• **Work to complete**
1 – From the job search text below, list the effects it says come from scanning hundreds of job descriptions.
2 – Please answer these questions about the job search text below.
(a) What kind of problem does it say job searching is not?
(b) What did the author treat job search as, instead of an execution task?
(c) According to the hypothesis, what do fewer decisions downstream lead to?
3 – Reproduce the job search text below from "It is a signal, attention, and" to "I apply to?".

Designing a Job Search That Protects Attention

Problem

Job searching is not a lack-of-opportunity problem.
It is a signal, attention, and decision-quality problem.

Scanning hundreds of job descriptions creates noise, false hope, and cognitive fatigue.
The real challenge is deciding where not to spend energy, early and deliberately.

This experiment explores whether system design thinking can reduce noise, increase clarity, and protect motivation before emotions and sunk cost take over.

Framing the Experiment

I treated job search as a design problem, not an execution task.

Instead of asking:

Which job should I apply to?

I asked:

How might I design a system that consistently surfaces strong signals and avoids false positives?

Hypothesis :
Better filtering upstream → fewer decisions downstream → higher-quality applications.



wireframes_experiment01_signal-to-application_funnel

The System (High-Level)

• **Items**
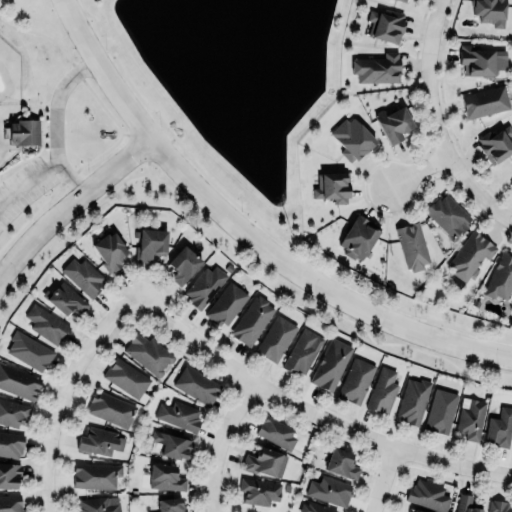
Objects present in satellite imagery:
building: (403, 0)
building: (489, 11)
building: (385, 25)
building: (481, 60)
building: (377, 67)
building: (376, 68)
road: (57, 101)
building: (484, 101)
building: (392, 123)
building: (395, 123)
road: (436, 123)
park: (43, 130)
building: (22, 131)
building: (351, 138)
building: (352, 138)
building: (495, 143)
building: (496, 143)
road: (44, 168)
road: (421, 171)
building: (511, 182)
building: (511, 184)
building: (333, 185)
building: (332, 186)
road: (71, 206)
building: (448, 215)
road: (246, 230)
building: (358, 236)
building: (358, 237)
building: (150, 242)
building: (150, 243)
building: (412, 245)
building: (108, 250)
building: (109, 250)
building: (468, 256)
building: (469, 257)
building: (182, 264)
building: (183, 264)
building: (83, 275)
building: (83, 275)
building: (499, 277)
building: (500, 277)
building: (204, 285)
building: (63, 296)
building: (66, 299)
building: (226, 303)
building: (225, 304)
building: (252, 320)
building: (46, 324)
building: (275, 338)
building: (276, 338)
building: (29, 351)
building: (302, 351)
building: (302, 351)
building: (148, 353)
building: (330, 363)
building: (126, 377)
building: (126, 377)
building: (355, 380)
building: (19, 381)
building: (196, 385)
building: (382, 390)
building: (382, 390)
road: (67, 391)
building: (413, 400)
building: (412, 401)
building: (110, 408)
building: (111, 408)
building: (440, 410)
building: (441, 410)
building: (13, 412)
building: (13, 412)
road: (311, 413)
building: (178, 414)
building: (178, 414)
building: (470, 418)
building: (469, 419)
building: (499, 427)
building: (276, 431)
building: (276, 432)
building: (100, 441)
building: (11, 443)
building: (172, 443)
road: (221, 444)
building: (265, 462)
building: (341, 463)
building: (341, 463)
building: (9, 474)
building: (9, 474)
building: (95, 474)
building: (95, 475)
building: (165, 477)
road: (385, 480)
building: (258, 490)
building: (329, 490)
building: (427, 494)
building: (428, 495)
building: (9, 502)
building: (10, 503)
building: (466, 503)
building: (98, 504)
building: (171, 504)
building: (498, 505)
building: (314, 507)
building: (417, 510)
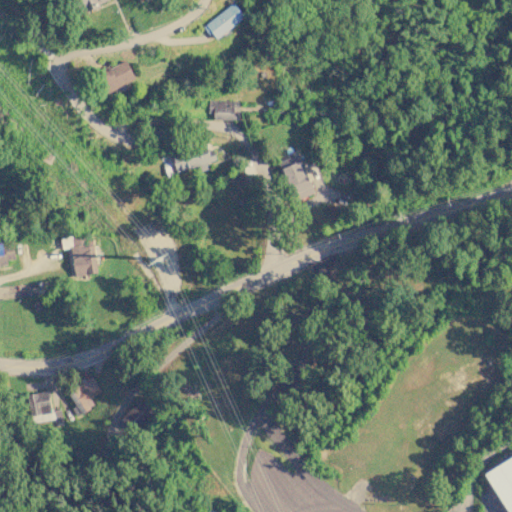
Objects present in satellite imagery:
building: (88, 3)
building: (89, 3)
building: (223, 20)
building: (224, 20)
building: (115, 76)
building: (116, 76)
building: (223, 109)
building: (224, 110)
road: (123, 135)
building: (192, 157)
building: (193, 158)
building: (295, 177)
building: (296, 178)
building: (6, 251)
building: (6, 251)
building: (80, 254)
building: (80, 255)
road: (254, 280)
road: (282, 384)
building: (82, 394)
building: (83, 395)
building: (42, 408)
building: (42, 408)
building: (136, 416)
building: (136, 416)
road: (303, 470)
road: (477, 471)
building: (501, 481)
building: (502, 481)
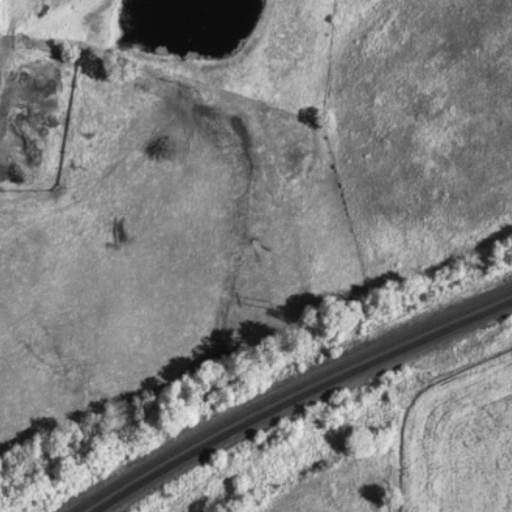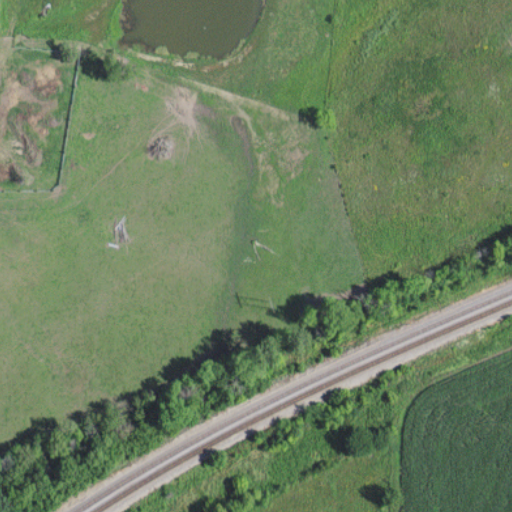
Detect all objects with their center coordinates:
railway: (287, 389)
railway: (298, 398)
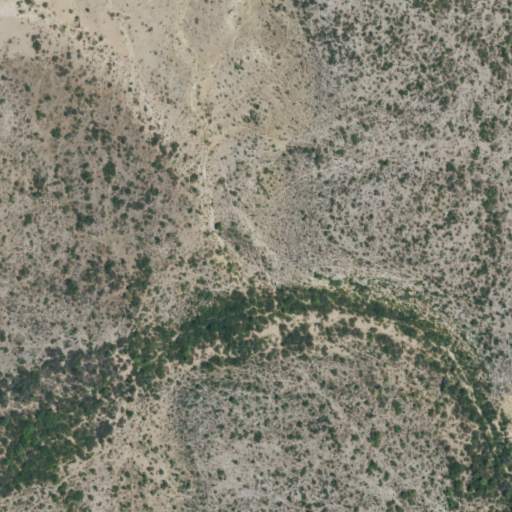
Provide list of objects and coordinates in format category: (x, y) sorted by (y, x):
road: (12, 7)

--

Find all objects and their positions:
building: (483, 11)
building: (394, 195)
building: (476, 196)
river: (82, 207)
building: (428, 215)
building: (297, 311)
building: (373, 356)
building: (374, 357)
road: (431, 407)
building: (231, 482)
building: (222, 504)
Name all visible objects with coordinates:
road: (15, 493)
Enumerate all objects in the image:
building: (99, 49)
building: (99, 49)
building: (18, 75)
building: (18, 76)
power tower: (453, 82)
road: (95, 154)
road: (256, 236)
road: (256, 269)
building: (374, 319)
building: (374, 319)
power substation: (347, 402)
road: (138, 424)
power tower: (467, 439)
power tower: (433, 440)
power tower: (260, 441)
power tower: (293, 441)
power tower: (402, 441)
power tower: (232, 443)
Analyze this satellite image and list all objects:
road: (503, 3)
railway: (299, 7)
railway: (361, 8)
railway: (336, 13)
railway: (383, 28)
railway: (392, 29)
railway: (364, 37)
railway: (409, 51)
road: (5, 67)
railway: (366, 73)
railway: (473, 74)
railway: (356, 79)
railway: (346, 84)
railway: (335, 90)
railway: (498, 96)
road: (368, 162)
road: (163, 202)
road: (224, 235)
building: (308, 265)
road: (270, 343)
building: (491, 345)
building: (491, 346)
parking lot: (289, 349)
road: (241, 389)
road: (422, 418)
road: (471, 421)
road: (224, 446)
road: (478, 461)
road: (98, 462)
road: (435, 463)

• **Exercise solutions**
1 –
- Noise
- False hope
- Cognitive fatigue

2 –
(a) A lack-of-opportunity problem.
(b) A design problem.
(c) Higher-quality applications.

3 –
It is a signal, attention, and decision-quality problem.

Scanning hundreds of job descriptions creates noise, false hope, and cognitive fatigue.
The real challenge is deciding where not to spend energy, early and deliberately.

This experiment explores whether system design thinking can reduce noise, increase clarity, and protect motivation before emotions and sunk cost take over.

Framing the Experiment

I treated job search as a design problem, not an execution task.

Instead of asking:

Which job should I apply to?